Let me add a few more details about the study:
The cluster is currently running v.1.05
The Data:
37 individuals 2 populations, (haploid moss gametophytes)
Each individual contains ~700,000 single-end reads after stringent filtering.
denovo_map.pl -m 2 -M 1 -N 2 -n 3 -t -T 5 -b 7 -B alaska_radtags .....the rest is probably unimportant
In the most recent running of this data set I asked for 5 processors, and a total of 50Gb of RAM, with a run time of 6 days.
I routinely check the denovo_map.log file and ustacks will often run for around 16 hours before initiating cstacks. This is where the "stall" occurs, the following is usually the last thing I see in the denovo_map.log file, before the job is killed, often 5 days later.
/apps/stacks/1.05/bin//cstacks -b 7 -o ./output -s ./output/alaska_cyano_pluro_20 <<long list of sampels here>> -n 3 -p 5 2>&1
So, I am wondering if others have noticed this as well, and/or is this normal behavior?

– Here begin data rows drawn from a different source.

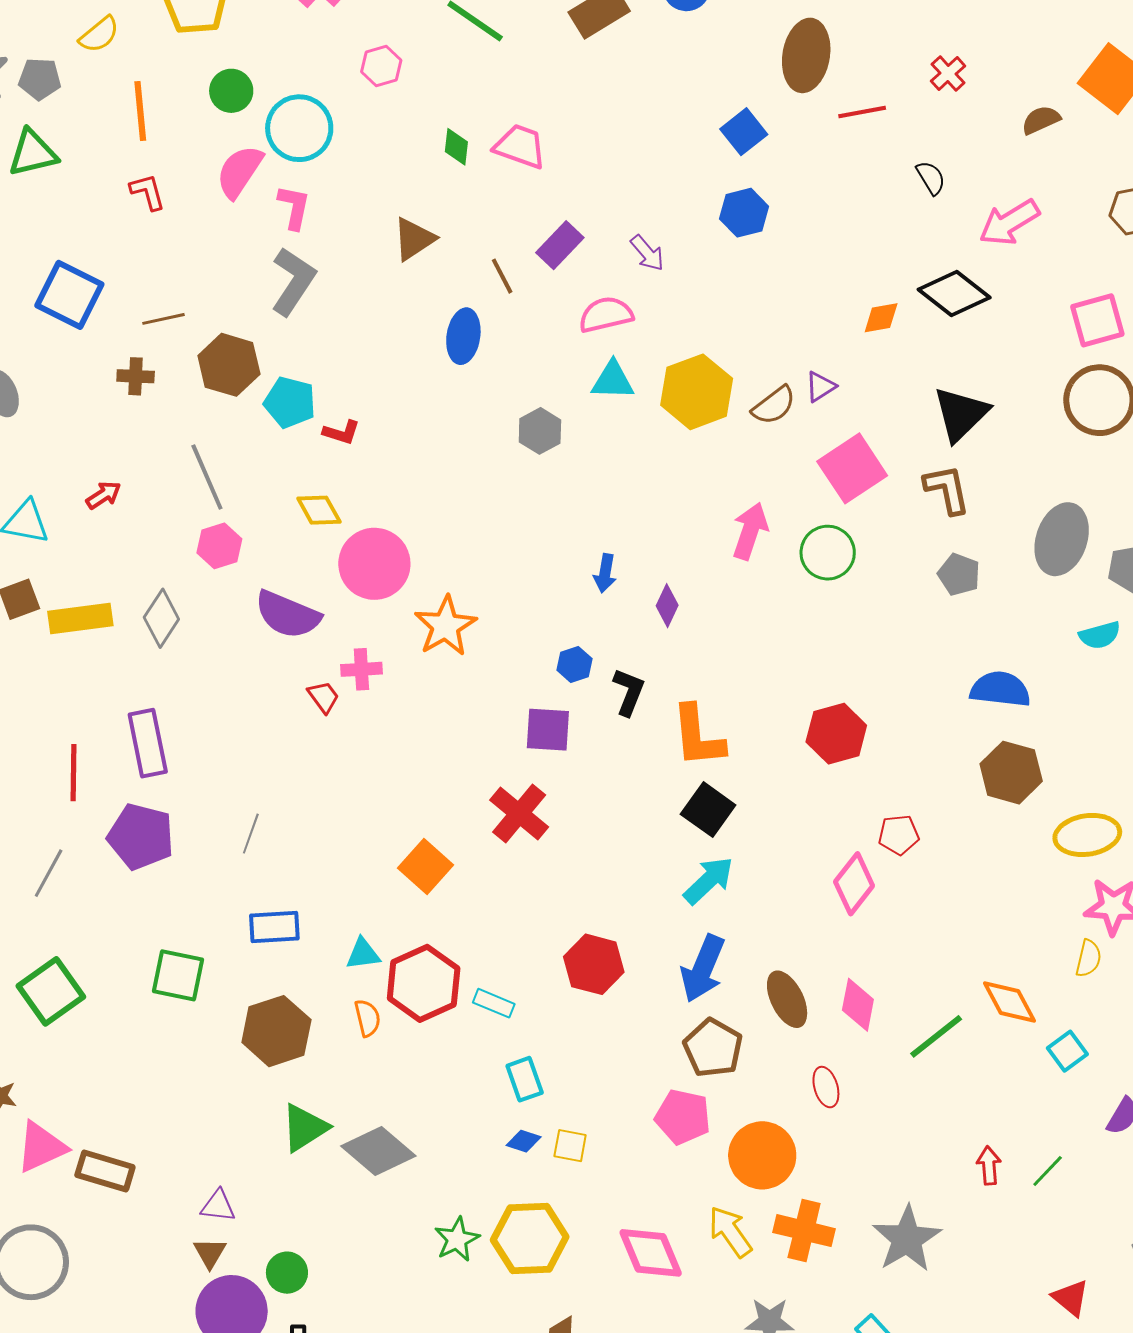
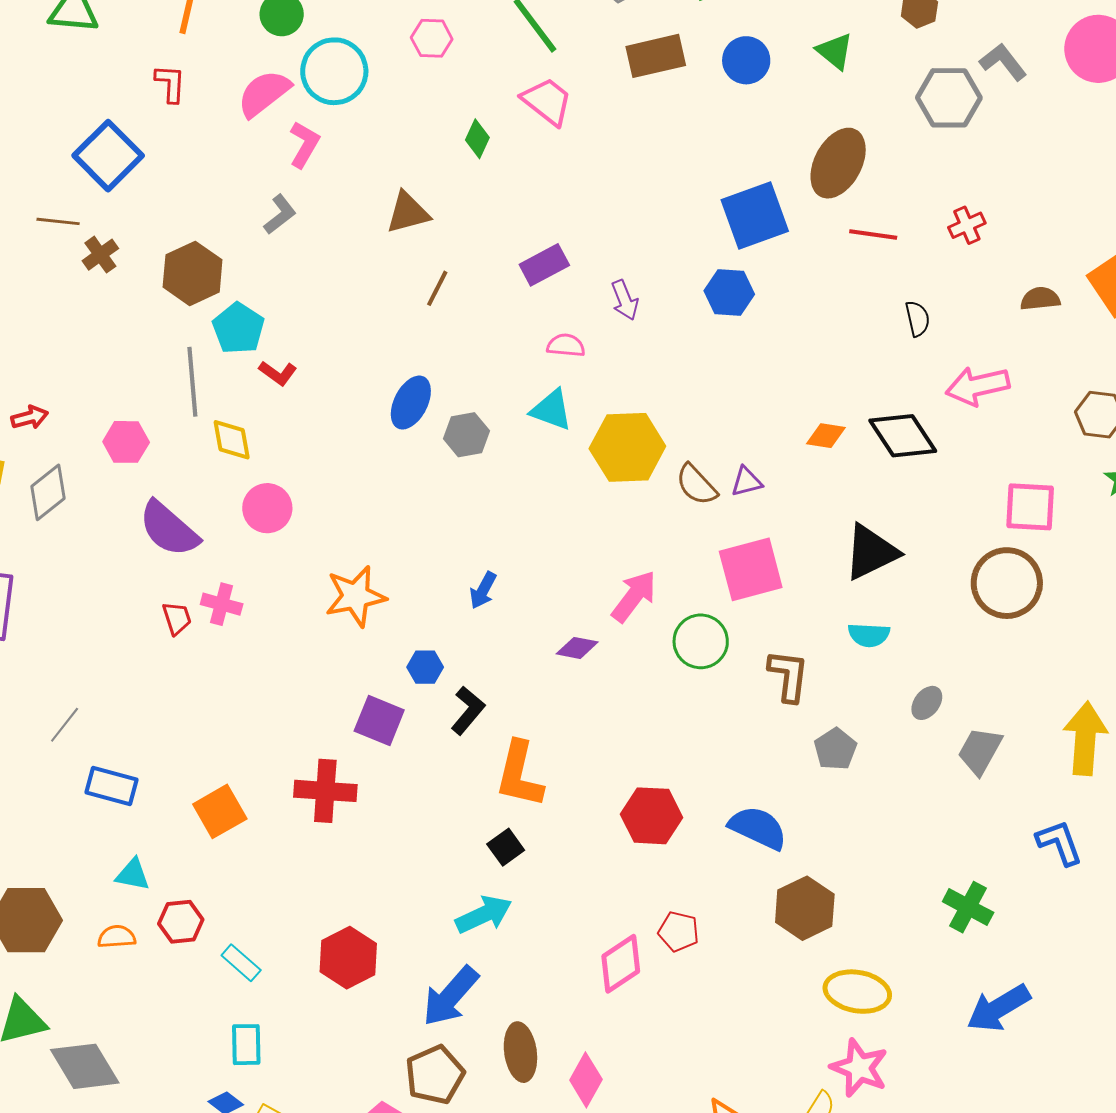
blue square: (744, 132) -> (755, 216), size x1.5
pink trapezoid: (520, 146) -> (547, 101), moved
brown line: (502, 276) -> (437, 288), moved, turned 36
gray L-shape: (293, 281) -> (280, 214), size x0.6
blue square: (69, 295) -> (108, 156), moved
pink semicircle: (606, 315) -> (566, 345), size x0.7
brown line: (164, 319) -> (58, 221), moved
blue ellipse: (463, 336) -> (411, 403), moved
brown cross: (136, 376) -> (100, 255), turned 33
brown semicircle: (774, 405) -> (696, 485), turned 66
gray line: (207, 477) -> (192, 382), moved
brown L-shape: (947, 489) -> (788, 676), moved
red arrow: (104, 495) -> (30, 417), moved
gray ellipse: (1062, 539) -> (927, 703), size x0.5
pink circle: (374, 564) -> (267, 508), size x0.7
gray pentagon: (959, 574) -> (835, 749), moved
purple diamond: (667, 606) -> (577, 648), moved, turned 57
orange star: (446, 626) -> (356, 596), moved
cyan semicircle: (1100, 635) -> (869, 635), moved
blue semicircle: (1000, 689) -> (758, 828), moved
black square: (708, 810) -> (506, 847), size x0.7
red cross: (519, 813) -> (325, 791), turned 36
blue rectangle: (274, 927) -> (111, 786), moved
red hexagon: (424, 983) -> (181, 922), size x0.6
orange semicircle: (367, 1018) -> (117, 937), turned -99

I have had several runs with fewer individuals which have completed in less time and in the log file there is cstacks output for each sample written to the denovo_map.log file. But what I am not sure of is if this is done as cstacks is working or is this printed to the log after cstacks has finished? I am assuming it is designed to write to the log file as it adds each individual into the catalog (as this is the behavior of ustacks when writing to the log file). But I wanted to ask around. Additionally, in the runs that do not finish there is never a batch_X.catalog.X file ever created in the output.

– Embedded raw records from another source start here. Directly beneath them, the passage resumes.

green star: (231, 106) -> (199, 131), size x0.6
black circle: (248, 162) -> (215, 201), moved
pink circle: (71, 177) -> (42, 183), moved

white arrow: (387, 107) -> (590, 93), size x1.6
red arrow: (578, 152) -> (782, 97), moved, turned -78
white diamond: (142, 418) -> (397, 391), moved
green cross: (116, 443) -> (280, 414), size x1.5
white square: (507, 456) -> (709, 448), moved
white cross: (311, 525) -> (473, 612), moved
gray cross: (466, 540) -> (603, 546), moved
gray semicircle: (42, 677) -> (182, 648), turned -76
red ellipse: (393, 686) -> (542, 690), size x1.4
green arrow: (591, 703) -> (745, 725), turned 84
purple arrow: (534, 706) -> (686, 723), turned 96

I ask in part to help inform how much time I allocated for each run, I have some rather large sample sets we plan on running in the near future and short of trial and error I have no way of knowing how far cstacks has progressed in X amount of time. In most runs cstacks seems to be the portion of the pipe line that takes the longest to complete.
Julian, in your recent stickleback paper your data set was infinitely larger, how did you handle that catalog creation. Can you thread your way out of this issue? ie. is cstacks a portion of the pipe line that can utilize multi-threading?
Thanks a lot in advance for any input!
-Adam